The Silette is a stylish camera. It looks beautifully retro, but at the same time the camera wants to look perfect with all its roundness and at the same time sleek design. The shutter lever is perfectly aligned horizontally with the camera. The shutter is excellent to operate and always findable. With the same tension with which you tighten the shutter, it also jumps back to its original position. Intuitively it is in exactly the right place. In addition, very conveniently the counting mechanism of the roll of film is included in the winding process with a beautiful black and red dial. On the left, you can use the large button to rewind the roll and set the ISO value (which is not linked to the light meter).
The most interesting aspect of the camera is the uncoupled light meter. This is ingeniously designed by working with a numerical EV- valuesystem where aperture and shutter speed can be linked together. Thus, you first set your desired combination on the lens and the ‘red’ value takes over at the exposure meter. You adjust the chosen ISO value on the film roll and open the cover of the selenium meter on the front. You can now turn the arrow to the measured light and see what aperture / shutter speed is needed for a correctly exposed picture. It takes some practice with combinations that are valid at the same time, for instance: 1/250 s and f/8 is the same as with 1/500 s and f/5.6; or 1/125 s and f/11. A selenium meter is a light-measuring instrument based on the photoelectric properties of selenium, it does not need a battery. The most common use of such light meters is measuring the exposure value for photography.
The Agfa Silette L has a PC or cable flash connection. It can flash synchronously as well as manually. A slider is available at the lens for this purpose. In addition, the camera can also be put in V mode which serves as a self-timer. Unfortunately, the latter no longer works on my copy, but on the other hand, the light meter does still work very well. Selenium meters are called ‘dead men walking’ anyway, it’s only a matter of time until they will fade away. The flash itself can be placed on top of the camera in the ‘cold’ flash shoe which has no contacts.

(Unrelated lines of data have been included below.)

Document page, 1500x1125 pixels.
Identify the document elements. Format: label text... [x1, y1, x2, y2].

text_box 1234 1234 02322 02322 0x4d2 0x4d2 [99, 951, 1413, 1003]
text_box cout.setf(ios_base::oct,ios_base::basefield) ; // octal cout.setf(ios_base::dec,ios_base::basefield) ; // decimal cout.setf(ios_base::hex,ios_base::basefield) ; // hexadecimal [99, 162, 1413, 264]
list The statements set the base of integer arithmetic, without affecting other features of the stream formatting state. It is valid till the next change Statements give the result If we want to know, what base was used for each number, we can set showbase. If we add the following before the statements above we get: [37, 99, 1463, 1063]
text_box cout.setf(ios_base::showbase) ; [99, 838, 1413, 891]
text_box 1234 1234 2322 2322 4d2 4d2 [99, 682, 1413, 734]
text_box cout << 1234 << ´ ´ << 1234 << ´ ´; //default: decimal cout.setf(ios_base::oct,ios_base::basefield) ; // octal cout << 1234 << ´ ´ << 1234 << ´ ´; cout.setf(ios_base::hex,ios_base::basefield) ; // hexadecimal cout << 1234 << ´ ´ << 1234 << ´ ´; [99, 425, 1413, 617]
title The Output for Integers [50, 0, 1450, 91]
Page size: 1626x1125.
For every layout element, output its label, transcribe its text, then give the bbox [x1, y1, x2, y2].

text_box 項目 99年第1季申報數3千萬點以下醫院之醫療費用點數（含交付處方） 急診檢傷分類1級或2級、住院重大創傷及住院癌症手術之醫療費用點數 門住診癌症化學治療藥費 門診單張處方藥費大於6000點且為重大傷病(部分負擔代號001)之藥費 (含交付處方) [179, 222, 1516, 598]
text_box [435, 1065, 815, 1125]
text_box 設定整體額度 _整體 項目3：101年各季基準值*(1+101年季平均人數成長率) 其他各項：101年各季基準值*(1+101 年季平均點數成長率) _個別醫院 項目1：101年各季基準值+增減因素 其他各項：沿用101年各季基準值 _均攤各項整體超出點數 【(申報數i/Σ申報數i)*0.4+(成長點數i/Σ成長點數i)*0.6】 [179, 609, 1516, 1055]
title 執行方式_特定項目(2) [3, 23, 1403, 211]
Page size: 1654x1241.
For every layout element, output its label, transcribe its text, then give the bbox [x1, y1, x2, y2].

Also unfortunately, this Agfa is equipped with a Prontor SVS shutter, cheaper than the legendary Synchro Compur shutter. But fortunately this one also still works properly, although the long times are no longer clean, a common problem, incidentally also with the Compur. I can’t recommend opening the shutter for this, as I already failed to put it back together properly earlier. Especially the Agfa’s are known for complicated disassembly with no guarantee of an equally successful assembly:). If you however manage to get inside, it is easy to revive the small springs and cogs with some lighter fluid.
The most famous lens in the Silette is the good Apotar F3.5 45 mm lens, just under 50 and therefore just a bit more universal to use. These lenses seem virtually immune to fungus or haze over long time. Opening the back panel already seems very modern, as we have seen for decades on SLR cameras. Insertion is also simple and smooth. The film counter manually can be set back to 0 after closing the door. From there it counts automatically after each shot. Rewinding the full roll is only possible if the release button under the camera is pressed. This also remains the same today.
The Agfa Silette-L graces your collection. It’s a nice acquisition and a good one too. Numerous examples can be found on the Internet of sharp, colorful pictures taken with this all rounder. A compact camera that does require a good estimation of the distance, a rangefinder is missing on this camera (and can only be found on the Super series of Agfa). But you can also use an external rangefinder that can be found cheaply on the Internet.
The compactness and at the same time many extra features, especially with the light meter, the manual setting and the linking of aperture and shutter speed, make the Agfa one of the better vintage film cameras. Easy to find and affordable due to the large runs in which the camera was manufactured. Not rare, but still unique. Thanks to Mike Butkus, you can find a comprehensive manual on his site.